I'm not nearly done with the game yet, but I can already provide an in-the-works review.
The main words to keep in mind while playing Rayman: Origins are speed and fun. This is a platformer where you're not intended to stop - it runs much more on reflex and fast movement than careful consideration before each action. This may not sound like a good thing, but the controls are so perfectly done that it avoids frustration, and its comprehensive use of classic and recent platforming standards (jumping, wall-running, gliding and much more) makes controlling Rayman instantly familiar.

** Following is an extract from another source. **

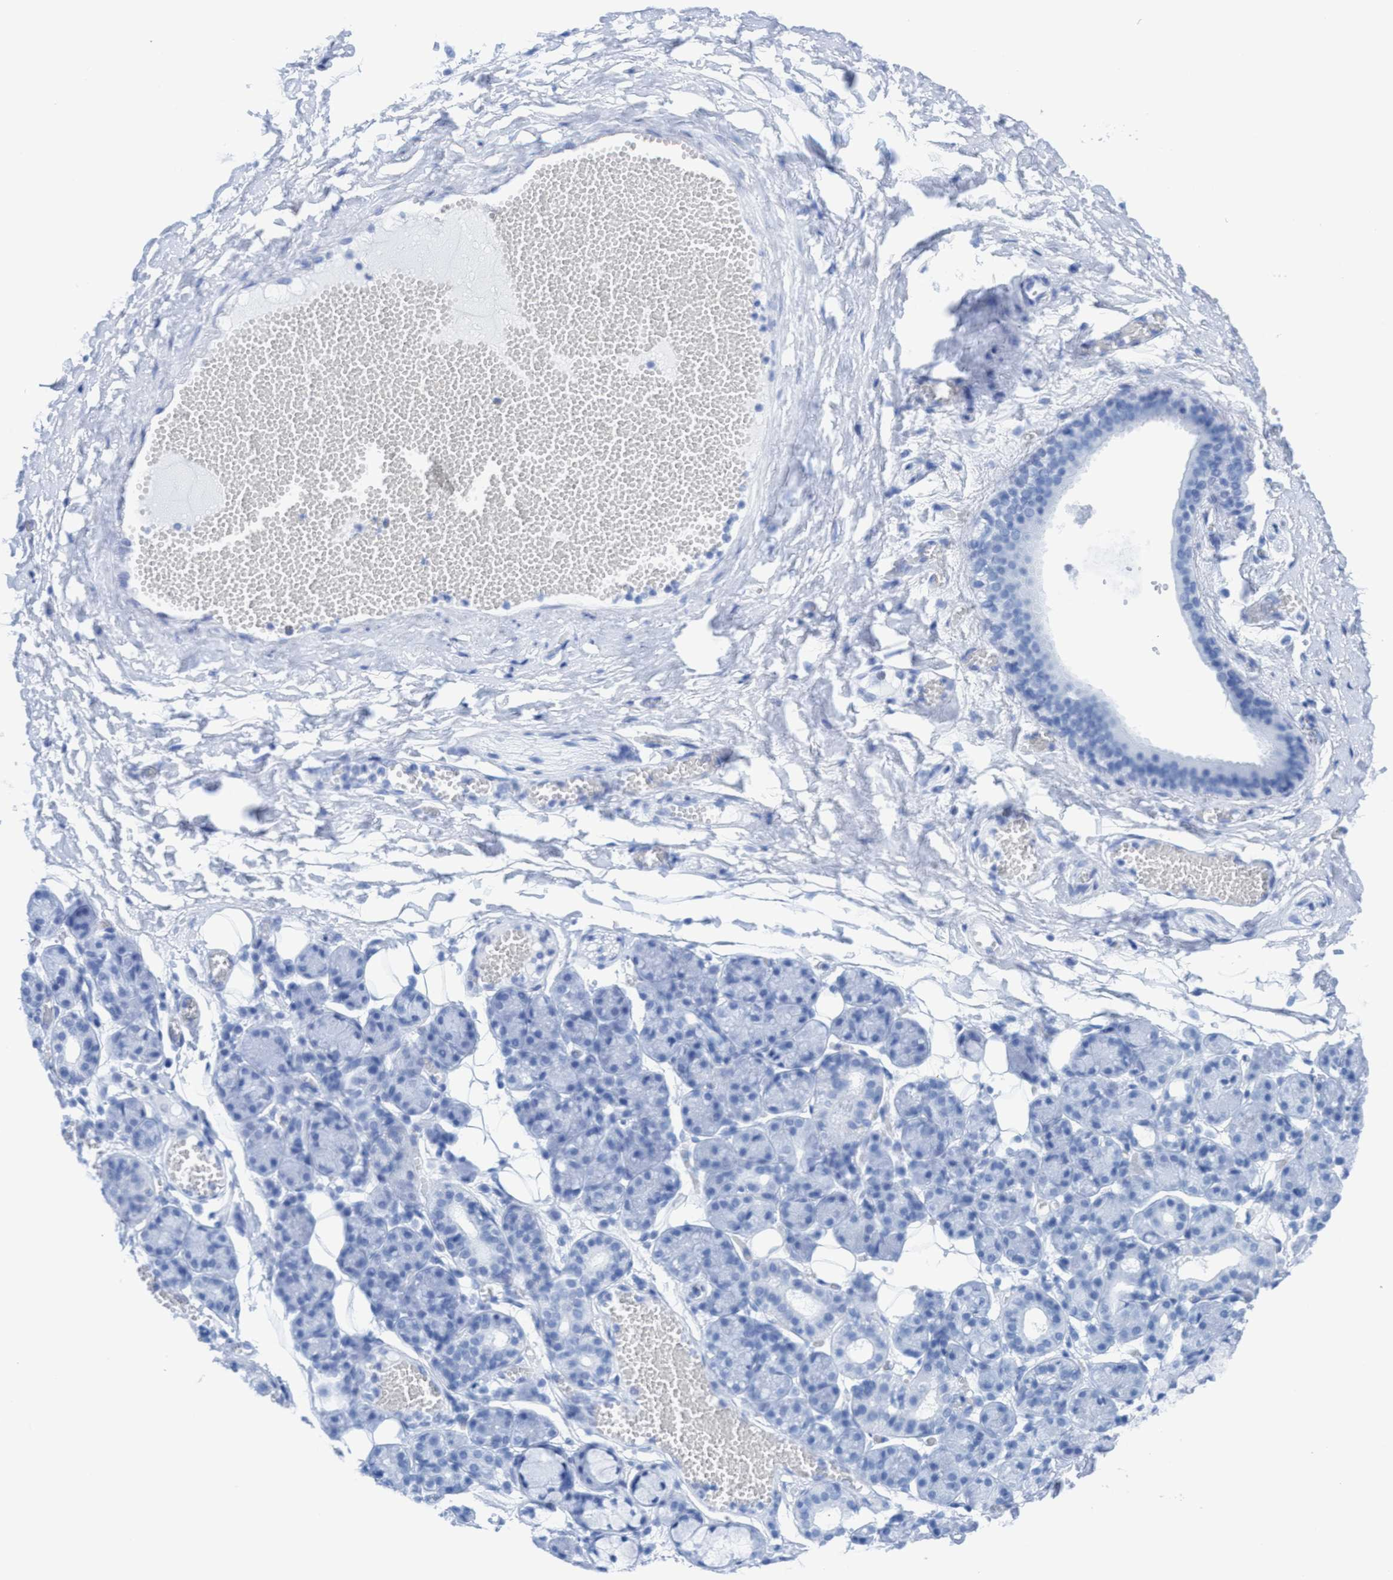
{"staining": {"intensity": "negative", "quantity": "none", "location": "none"}, "tissue": "salivary gland", "cell_type": "Glandular cells", "image_type": "normal", "snomed": [{"axis": "morphology", "description": "Normal tissue, NOS"}, {"axis": "topography", "description": "Salivary gland"}], "caption": "Immunohistochemistry of unremarkable human salivary gland demonstrates no positivity in glandular cells.", "gene": "RSAD1", "patient": {"sex": "male", "age": 63}}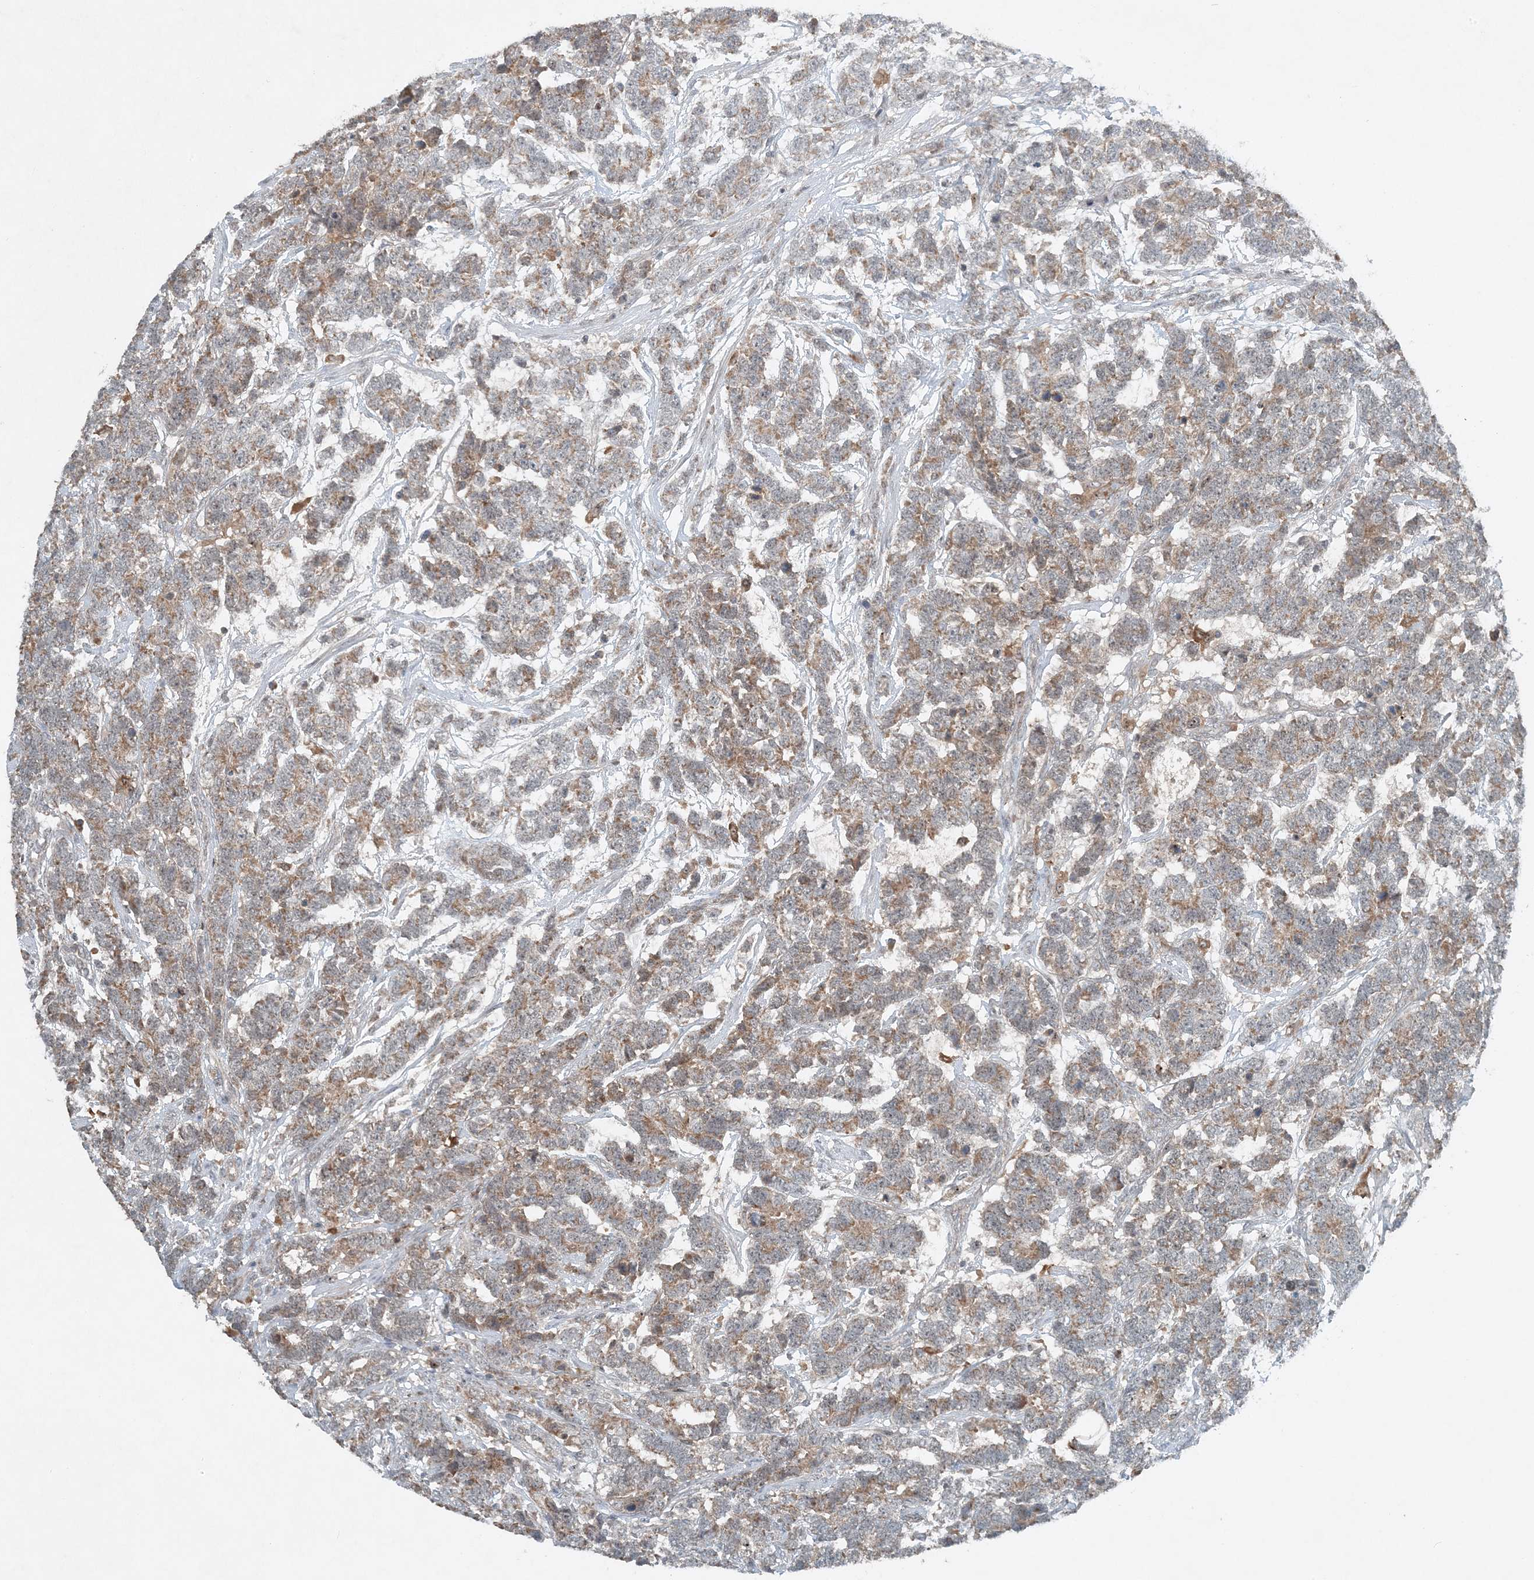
{"staining": {"intensity": "moderate", "quantity": "25%-75%", "location": "cytoplasmic/membranous"}, "tissue": "testis cancer", "cell_type": "Tumor cells", "image_type": "cancer", "snomed": [{"axis": "morphology", "description": "Carcinoma, Embryonal, NOS"}, {"axis": "topography", "description": "Testis"}], "caption": "The immunohistochemical stain highlights moderate cytoplasmic/membranous staining in tumor cells of testis embryonal carcinoma tissue.", "gene": "MITD1", "patient": {"sex": "male", "age": 26}}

The first five worlds are designed to each exploit one of Rayman's movements, as a training mode of sorts - but after that, each level becomes a smorgasbord of challenging jumps and climbs and combat, which helps keep the action diversified. Better still, every few levels you will face different activities like special treasure levels where you must chase an escaping chest through quickly collapsing scenery (which is really demanding of your "twitch" platforming skills) and shmup levels where you ride a mosquito and face hordes of enemies all over the screen. There's still multiplayer, which is all kinds of crazy, so much so that words can't do it justice.
The objective of each level is to free Electoons (small round ponytail-wearing characters) from their cages. Each group of Electoons you free adds up to open the next levels, and there are usually hidden cages you can find to open more levels faster. Besides this, the game is littered with Lums, small golden creatures that can add up to become extra electoons; at the end of each level, the game counts up the number of collectables you picked up and rewards you accordingly, so there's actually a reason to spend your time trying to get that one tough collectable you haven't quite figured out how to get to yet.
A big part of Rayman: Origin's charm, however, comes from the way it looks and sounds. The graphics are awesome, with smooth animations and creative level design and everything looks hand-made. It's a shame that you're usually running and jumping around like a maniac and can't stop to take in the scenery. One awesome world in particular is the desert world, where everything that is not sand and wind is a musical instrument. The music is amazingly addictive and tied into the gameplay - Lums are often disposed in a way that they will play a small leitmotif if you pick them up perfectly, and one power-up in particular plays one of the catchiest jingles I have ever heard.
In short, the final score so far is: Super Mario Bros. Wii on crack.